As montanhas e vales do sonho são tão perigosos para a ficção quanto são perigosos os abismos da psicanálise para a crítica literária. As presenças fantasmagóricas de Kafka e do Joyce noturno de "Finnegans Wake" -um e outro modulados, como se diz em música, para uma outra tonalidade- também não tornam mais fácil o trabalho da interpretação, que precisaria dar conta dessa retórica não-pessoal, não-poética, não-lírica, não-elegíaca, não-hermenêutica e não-celebratória da ficção contemporânea. Precisaria dar conta, ainda, das cotas de afeto no discurso das mulheres -Sophie, a mulher do gerente, a ex-mulher de Brodsky, uma antiga conhecida de Ryder-, que vão, uma a uma, livrando-se desses homens, para colonizar, sabe-se lá como, os domínios novos da compreensão.
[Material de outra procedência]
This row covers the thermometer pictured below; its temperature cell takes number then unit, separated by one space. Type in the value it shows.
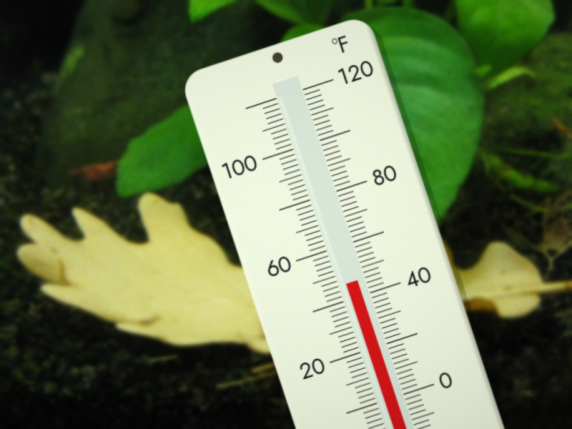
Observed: 46 °F
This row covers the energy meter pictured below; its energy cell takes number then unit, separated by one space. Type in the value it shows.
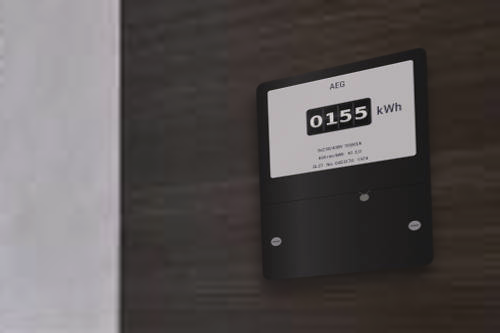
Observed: 155 kWh
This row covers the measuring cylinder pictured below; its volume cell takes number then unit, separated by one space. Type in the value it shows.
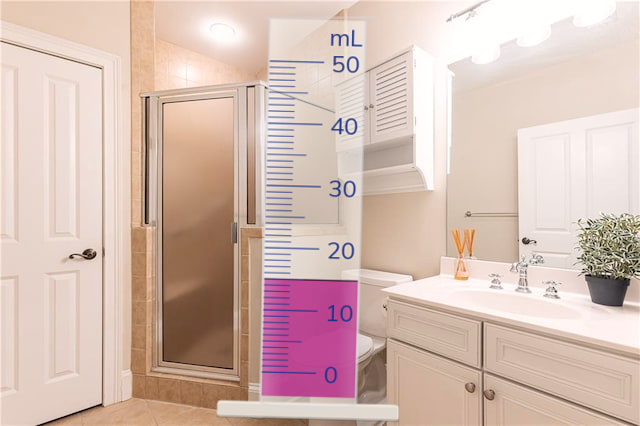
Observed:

Tem razão Ricardo Goldenberg de apontar (num ensaio inédito) um possível erro de tradução no título, que no inglês tende ao plural: "Os Desconsolados". São muitos, mesmo, para não dizer somos muitos os desconsolados duplos do pianista Ryder, "esperando o momento certo (que) mudará tudo", como diz a mulher do gerente, "um momento mínimo, contanto que seja o correto". O cenário de reparação afetiva no romance jamais permite grandes esperanças, e o final, em particular, sugere a repetição de outros tantos concertos, igualmente despropositados e inevitáveis para o grande artista, cujo retrato quando jovem é o de um filho insuficiente, e o retrato quando velho é o de um alcoólatra que jogou fora a música e o coração.
O retrato agora é o de um homem no meio do caminho, que talvez seja o retrato, também, em palavras simples, de uma literatura complexa, no meio do caminho: "Esse homem, de vez em quando, relembra a vida que levou e se pergunta se não deixou, quem sabe, escapar algumas coisas. Ele se pergunta como teria sido se -se tivesse sido menos tímido. Um pouco menos tímido e um pouco mais apaixonado".
Um pouco menos tímido e um pouco mais apaixonado: não é pedir demais, mas está no limite do impossível para Ryder, Brodsky e os outros, e está no limite do inenarrável, para essa literatura no fim do discurso dos afetos.